Dee’s story

I have lived with chronic fatigue since childhood. Alongside trying to navigate a capitalist society which encourages us to push through illnesses and discourages rest, this was a disaster for my body. After years of chronic pain and debilitating fatigue, I would eventually be diagnosed with ME and fibromyalgia, having spent years struggling with chronic asthma, endometriosis, and adenomyosis.

I try not to live with regret, or wonder what could have been, but when I look back across my health challenges there is a lot of frustration over the missed opportunities to intervene and potentially prevent my health being as poor as it is now.

The first time I visited my GP about my symptoms, I was diagnosed with anxiety and depression and prescribed anti-depressants. Years later, another GP would tell me I was ‘very stressed’ and instructed me to clench my hands to make fists and release repeatedly, before asking “better?”. I have to battle for reasonable adjustments and online appointments in most areas of my healthcare; there is no understanding of how leaving the house for face-to-face appointments can make us much more poorly.

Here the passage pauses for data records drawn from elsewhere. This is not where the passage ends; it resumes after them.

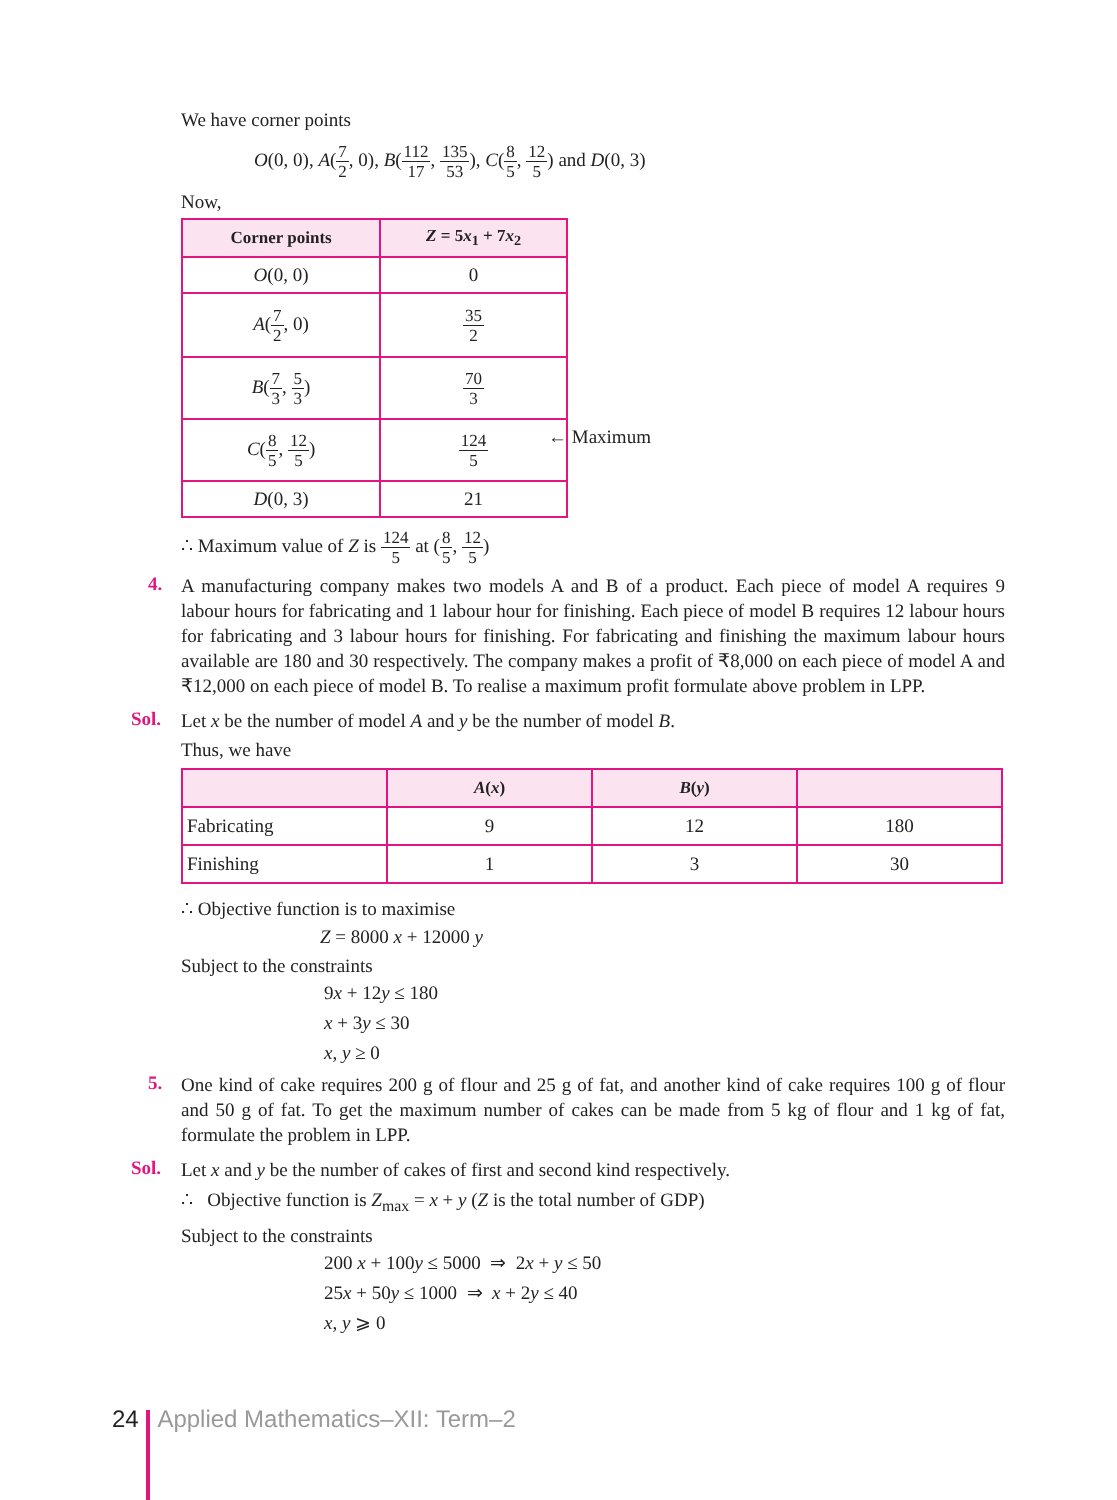We have corner points
O(0, 0), A(7 2, 0), B(112 17, 135 53), C(8 5, 12 5) and D(0, 3)
Now,
| Corner points | Z = 5 x<sub>1</sub> + 7 x<sub>2</sub> |
| --- | --- |
| O (0, 0) | 0 |
| A ( 7 2 , 0) | 35 2 |
| B ( 7 3 , 5 3 ) | 70 3 |
| C ( 8 5 , 12 5 ) | 124 5 |
| D (0, 3) | 21 |
← Maximum
∴ Maximum value of Z is 124 5 at (8 5, 12 5)
4.
A manufacturing company makes two models A and B of a product. Each piece of model A requires 9 labour hours for fabricating and 1 labour hour for finishing. Each piece of model B requires 12 labour hours for fabricating and 3 labour hours for finishing. For fabricating and finishing the maximum labour hours available are 180 and 30 respectively. The company makes a profit of ₹8,000 on each piece of model A and ₹12,000 on each piece of model B. To realise a maximum profit formulate above problem in LPP.
Sol.
Let x be the number of model A and y be the number of model B.
Thus, we have
| | A ( x ) | B ( y ) | |
| --- | --- | --- | --- |
| Fabricating | 9 | 12 | 180 |
| Finishing | 1 | 3 | 30 |
∴ Objective function is to maximise
Z = 8000 x + 12000 y
Subject to the constraints
9x + 12y ≤ 180
x + 3y ≤ 30
x, y ≥ 0
5.
One kind of cake requires 200 g of flour and 25 g of fat, and another kind of cake requires 100 g of flour and 50 g of fat. To get the maximum number of cakes can be made from 5 kg of flour and 1 kg of fat, formulate the problem in LPP.
Sol.
Let x and y be the number of cakes of first and second kind respectively.
∴ Objective function is Z<sub>max</sub> = x + y (Z is the total number of GDP)
Subject to the constraints
200 x + 100y ≤ 5000 ⇒ 2x + y ≤ 50
25x + 50y ≤ 1000 ⇒ x + 2y ≤ 40
x, y ⩾ 0
24 Applied Mathematics–XII: Term–2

I am angry and fearful that healthcare for people with ME is still so lacking.

There is a real lack of awareness and understanding among all areas of society – it’s systemic. I hoped that many lessons would be learned as a result of the Covid-19 pandemic, which has caused so many more people to develop ME and / or Long Covid. Unfortunately we don’t seem to have learned, and instead there’s a rush to ‘get back to normal’, which will harm many more.

I am often treated as though I am being lazy and don’t want to be well, especially if I refuse ‘treatments’ such as graded exercise therapy. I used to live a very full and active life. I worked full-time in Marketing and PR which I loved. I grew to love exercise in adulthood, visiting the gym often and playing roller derby, and I enjoyed going on bike rides with my husband. We volunteered at our local rescue walking the dogs. I loved cooking meals, reading and writing. My spare time would be filled with seeing family and friends. I now work 15 hours a week for FTWW and spend the vast majority of my free time in bed, resting.

I haven’t been able to read a book in over a year and have so far been unable to finish the novel I began writing as part of my Creative Writing MA.

I am proud to be disabled and am lucky to live a generally happy life, but – like so many others – I would do anything to be well. I’m at the point where I’ve exhausted my options.

I and thousands like me in Wales now need the Government and NHS to step up and ensure we have equitable access to appropriate healthcare.